Could you give every line of all the records below as a single numbered list, leaving out any blank lines?
==== MATERIAL
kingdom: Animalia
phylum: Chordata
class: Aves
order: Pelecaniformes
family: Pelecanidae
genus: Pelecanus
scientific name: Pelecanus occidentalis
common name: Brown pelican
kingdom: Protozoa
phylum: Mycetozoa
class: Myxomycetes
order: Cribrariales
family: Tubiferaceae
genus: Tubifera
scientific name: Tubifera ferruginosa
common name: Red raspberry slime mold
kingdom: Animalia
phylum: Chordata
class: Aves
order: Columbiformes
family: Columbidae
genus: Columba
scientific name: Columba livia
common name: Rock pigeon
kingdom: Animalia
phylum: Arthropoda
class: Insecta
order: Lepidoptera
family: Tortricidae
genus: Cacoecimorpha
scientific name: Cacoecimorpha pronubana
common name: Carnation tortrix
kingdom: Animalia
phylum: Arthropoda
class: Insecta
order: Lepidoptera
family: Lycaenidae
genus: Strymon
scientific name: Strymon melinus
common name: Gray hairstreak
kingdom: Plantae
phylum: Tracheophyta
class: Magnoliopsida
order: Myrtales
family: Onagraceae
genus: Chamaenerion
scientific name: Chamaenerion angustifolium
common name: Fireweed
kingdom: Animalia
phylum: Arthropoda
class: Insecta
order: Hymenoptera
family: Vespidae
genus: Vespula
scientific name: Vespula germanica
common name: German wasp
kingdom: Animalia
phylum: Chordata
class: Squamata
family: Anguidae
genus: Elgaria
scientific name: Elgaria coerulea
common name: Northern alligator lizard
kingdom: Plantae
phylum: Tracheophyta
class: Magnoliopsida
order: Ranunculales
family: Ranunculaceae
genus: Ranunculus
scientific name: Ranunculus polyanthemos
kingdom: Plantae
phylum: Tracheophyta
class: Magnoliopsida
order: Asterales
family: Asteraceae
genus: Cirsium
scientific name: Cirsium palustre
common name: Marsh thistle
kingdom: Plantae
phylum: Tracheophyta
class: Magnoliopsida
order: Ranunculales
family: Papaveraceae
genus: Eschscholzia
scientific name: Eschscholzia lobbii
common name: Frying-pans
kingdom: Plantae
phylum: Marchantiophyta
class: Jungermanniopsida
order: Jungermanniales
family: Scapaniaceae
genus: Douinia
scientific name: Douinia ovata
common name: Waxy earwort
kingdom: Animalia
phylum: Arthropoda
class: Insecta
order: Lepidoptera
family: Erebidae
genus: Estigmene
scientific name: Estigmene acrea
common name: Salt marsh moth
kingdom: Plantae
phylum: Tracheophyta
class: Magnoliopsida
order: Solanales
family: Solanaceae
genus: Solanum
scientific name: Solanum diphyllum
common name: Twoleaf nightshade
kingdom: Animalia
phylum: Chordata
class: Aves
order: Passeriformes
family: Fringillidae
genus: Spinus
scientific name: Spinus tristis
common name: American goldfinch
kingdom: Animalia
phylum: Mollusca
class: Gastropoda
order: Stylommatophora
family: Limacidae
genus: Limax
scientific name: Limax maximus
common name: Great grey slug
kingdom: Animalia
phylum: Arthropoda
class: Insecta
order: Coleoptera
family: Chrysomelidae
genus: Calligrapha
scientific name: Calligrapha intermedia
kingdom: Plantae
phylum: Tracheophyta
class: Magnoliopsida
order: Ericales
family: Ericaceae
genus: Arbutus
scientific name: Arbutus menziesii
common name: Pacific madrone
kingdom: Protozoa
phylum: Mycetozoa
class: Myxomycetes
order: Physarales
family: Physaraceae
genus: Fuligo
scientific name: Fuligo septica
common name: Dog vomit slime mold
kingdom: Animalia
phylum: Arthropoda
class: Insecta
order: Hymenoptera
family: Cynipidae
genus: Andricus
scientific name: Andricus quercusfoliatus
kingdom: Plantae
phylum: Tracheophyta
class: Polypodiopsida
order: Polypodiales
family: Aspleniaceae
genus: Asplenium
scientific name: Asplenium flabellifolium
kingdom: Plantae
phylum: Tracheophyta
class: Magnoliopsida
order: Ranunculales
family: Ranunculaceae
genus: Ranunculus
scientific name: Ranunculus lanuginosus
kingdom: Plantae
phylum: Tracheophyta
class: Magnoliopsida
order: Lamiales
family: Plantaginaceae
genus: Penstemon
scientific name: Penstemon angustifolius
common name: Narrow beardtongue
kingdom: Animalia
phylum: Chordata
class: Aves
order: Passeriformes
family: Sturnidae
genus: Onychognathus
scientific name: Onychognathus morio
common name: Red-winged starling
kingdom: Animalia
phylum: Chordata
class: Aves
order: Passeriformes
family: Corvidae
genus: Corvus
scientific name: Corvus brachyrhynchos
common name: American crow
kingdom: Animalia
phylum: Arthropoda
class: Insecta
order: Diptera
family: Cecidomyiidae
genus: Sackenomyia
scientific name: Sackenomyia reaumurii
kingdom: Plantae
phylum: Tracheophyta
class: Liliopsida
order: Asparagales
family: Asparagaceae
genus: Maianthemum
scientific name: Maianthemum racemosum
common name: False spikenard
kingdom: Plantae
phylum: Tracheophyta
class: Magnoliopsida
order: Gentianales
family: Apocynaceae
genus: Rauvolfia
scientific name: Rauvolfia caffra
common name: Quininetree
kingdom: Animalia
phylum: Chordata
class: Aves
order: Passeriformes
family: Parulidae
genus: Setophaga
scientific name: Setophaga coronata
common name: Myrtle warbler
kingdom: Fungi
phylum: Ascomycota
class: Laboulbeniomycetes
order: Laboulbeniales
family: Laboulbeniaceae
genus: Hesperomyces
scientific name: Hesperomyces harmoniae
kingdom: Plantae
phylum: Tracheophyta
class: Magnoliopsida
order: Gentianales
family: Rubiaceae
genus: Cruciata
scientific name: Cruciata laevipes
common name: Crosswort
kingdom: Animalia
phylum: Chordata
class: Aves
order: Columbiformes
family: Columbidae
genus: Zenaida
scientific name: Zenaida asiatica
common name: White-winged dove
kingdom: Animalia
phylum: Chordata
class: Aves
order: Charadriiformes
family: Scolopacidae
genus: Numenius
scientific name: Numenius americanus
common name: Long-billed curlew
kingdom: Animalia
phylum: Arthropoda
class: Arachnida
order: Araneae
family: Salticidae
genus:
========
PROBLEM SOLUTION:
1. kingdom: Animalia
2. phylum: Chordata
3. class: Aves
4. order: Pelecaniformes
5. family: Pelecanidae
6. genus: Pelecanus
7. scientific name: Pelecanus occidentalis
8. common name: Brown pelican
9. kingdom: Protozoa
10. phylum: Mycetozoa
11. class: Myxomycetes
12. order: Cribrariales
13. family: Tubiferaceae
14. genus: Tubifera
15. scientific name: Tubifera ferruginosa
16. common name: Red raspberry slime mold
17. kingdom: Animalia
18. phylum: Chordata
19. class: Aves
20. order: Columbiformes
21. family: Columbidae
22. genus: Columba
23. scientific name: Columba livia
24. common name: Rock pigeon
25. kingdom: Animalia
26. phylum: Arthropoda
27. class: Insecta
28. order: Lepidoptera
29. family: Tortricidae
30. genus: Cacoecimorpha
31. scientific name: Cacoecimorpha pronubana
32. common name: Carnation tortrix
33. kingdom: Animalia
34. phylum: Arthropoda
35. class: Insecta
36. order: Lepidoptera
37. family: Lycaenidae
38. genus: Strymon
39. scientific name: Strymon melinus
40. common name: Gray hairstreak
41. kingdom: Plantae
42. phylum: Tracheophyta
43. class: Magnoliopsida
44. order: Myrtales
45. family: Onagraceae
46. genus: Chamaenerion
47. scientific name: Chamaenerion angustifolium
48. common name: Fireweed
49. kingdom: Animalia
50. phylum: Arthropoda
51. class: Insecta
52. order: Hymenoptera
53. family: Vespidae
54. genus: Vespula
55. scientific name: Vespula germanica
56. common name: German wasp
57. kingdom: Animalia
58. phylum: Chordata
59. class: Squamata
60. family: Anguidae
61. genus: Elgaria
62. scientific name: Elgaria coerulea
63. common name: Northern alligator lizard
64. kingdom: Plantae
65. phylum: Tracheophyta
66. class: Magnoliopsida
67. order: Ranunculales
68. family: Ranunculaceae
69. genus: Ranunculus
70. scientific name: Ranunculus polyanthemos
71. kingdom: Plantae
72. phylum: Tracheophyta
73. class: Magnoliopsida
74. order: Asterales
75. family: Asteraceae
76. genus: Cirsium
77. scientific name: Cirsium palustre
78. common name: Marsh thistle
79. kingdom: Plantae
80. phylum: Tracheophyta
81. class: Magnoliopsida
82. order: Ranunculales
83. family: Papaveraceae
84. genus: Eschscholzia
85. scientific name: Eschscholzia lobbii
86. common name: Frying-pans
87. kingdom: Plantae
88. phylum: Marchantiophyta
89. class: Jungermanniopsida
90. order: Jungermanniales
91. family: Scapaniaceae
92. genus: Douinia
93. scientific name: Douinia ovata
94. common name: Waxy earwort
95. kingdom: Animalia
96. phylum: Arthropoda
97. class: Insecta
98. order: Lepidoptera
99. family: Erebidae
100. genus: Estigmene
101. scientific name: Estigmene acrea
102. common name: Salt marsh moth
103. kingdom: Plantae
104. phylum: Tracheophyta
105. class: Magnoliopsida
106. order: Solanales
107. family: Solanaceae
108. genus: Solanum
109. scientific name: Solanum diphyllum
110. common name: Twoleaf nightshade
111. kingdom: Animalia
112. phylum: Chordata
113. class: Aves
114. order: Passeriformes
115. family: Fringillidae
116. genus: Spinus
117. scientific name: Spinus tristis
118. common name: American goldfinch
119. kingdom: Animalia
120. phylum: Mollusca
121. class: Gastropoda
122. order: Stylommatophora
123. family: Limacidae
124. genus: Limax
125. scientific name: Limax maximus
126. common name: Great grey slug
127. kingdom: Animalia
128. phylum: Arthropoda
129. class: Insecta
130. order: Coleoptera
131. family: Chrysomelidae
132. genus: Calligrapha
133. scientific name: Calligrapha intermedia
134. kingdom: Plantae
135. phylum: Tracheophyta
136. class: Magnoliopsida
137. order: Ericales
138. family: Ericaceae
139. genus: Arbutus
140. scientific name: Arbutus menziesii
141. common name: Pacific madrone
142. kingdom: Protozoa
143. phylum: Mycetozoa
144. class: Myxomycetes
145. order: Physarales
146. family: Physaraceae
147. genus: Fuligo
148. scientific name: Fuligo septica
149. common name: Dog vomit slime mold
150. kingdom: Animalia
151. phylum: Arthropoda
152. class: Insecta
153. order: Hymenoptera
154. family: Cynipidae
155. genus: Andricus
156. scientific name: Andricus quercusfoliatus
157. kingdom: Plantae
158. phylum: Tracheophyta
159. class: Polypodiopsida
160. order: Polypodiales
161. family: Aspleniaceae
162. genus: Asplenium
163. scientific name: Asplenium flabellifolium
164. kingdom: Plantae
165. phylum: Tracheophyta
166. class: Magnoliopsida
167. order: Ranunculales
168. family: Ranunculaceae
169. genus: Ranunculus
170. scientific name: Ranunculus lanuginosus
171. kingdom: Plantae
172. phylum: Tracheophyta
173. class: Magnoliopsida
174. order: Lamiales
175. family: Plantaginaceae
176. genus: Penstemon
177. scientific name: Penstemon angustifolius
178. common name: Narrow beardtongue
179. kingdom: Animalia
180. phylum: Chordata
181. class: Aves
182. order: Passeriformes
183. family: Sturnidae
184. genus: Onychognathus
185. scientific name: Onychognathus morio
186. common name: Red-winged starling
187. kingdom: Animalia
188. phylum: Chordata
189. class: Aves
190. order: Passeriformes
191. family: Corvidae
192. genus: Corvus
193. scientific name: Corvus brachyrhynchos
194. common name: American crow
195. kingdom: Animalia
196. phylum: Arthropoda
197. class: Insecta
198. order: Diptera
199. family: Cecidomyiidae
200. genus: Sackenomyia
201. scientific name: Sackenomyia reaumurii
202. kingdom: Plantae
203. phylum: Tracheophyta
204. class: Liliopsida
205. order: Asparagales
206. family: Asparagaceae
207. genus: Maianthemum
208. scientific name: Maianthemum racemosum
209. common name: False spikenard
210. kingdom: Plantae
211. phylum: Tracheophyta
212. class: Magnoliopsida
213. order: Gentianales
214. family: Apocynaceae
215. genus: Rauvolfia
216. scientific name: Rauvolfia caffra
217. common name: Quininetree
218. kingdom: Animalia
219. phylum: Chordata
220. class: Aves
221. order: Passeriformes
222. family: Parulidae
223. genus: Setophaga
224. scientific name: Setophaga coronata
225. common name: Myrtle warbler
226. kingdom: Fungi
227. phylum: Ascomycota
228. class: Laboulbeniomycetes
229. order: Laboulbeniales
230. family: Laboulbeniaceae
231. genus: Hesperomyces
232. scientific name: Hesperomyces harmoniae
233. kingdom: Plantae
234. phylum: Tracheophyta
235. class: Magnoliopsida
236. order: Gentianales
237. family: Rubiaceae
238. genus: Cruciata
239. scientific name: Cruciata laevipes
240. common name: Crosswort
241. kingdom: Animalia
242. phylum: Chordata
243. class: Aves
244. order: Columbiformes
245. family: Columbidae
246. genus: Zenaida
247. scientific name: Zenaida asiatica
248. common name: White-winged dove
249. kingdom: Animalia
250. phylum: Chordata
251. class: Aves
252. order: Charadriiformes
253. family: Scolopacidae
254. genus: Numenius
255. scientific name: Numenius americanus
256. common name: Long-billed curlew
257. kingdom: Animalia
258. phylum: Arthropoda
259. class: Arachnida
260. order: Araneae
261. family: Salticidae
262. genus:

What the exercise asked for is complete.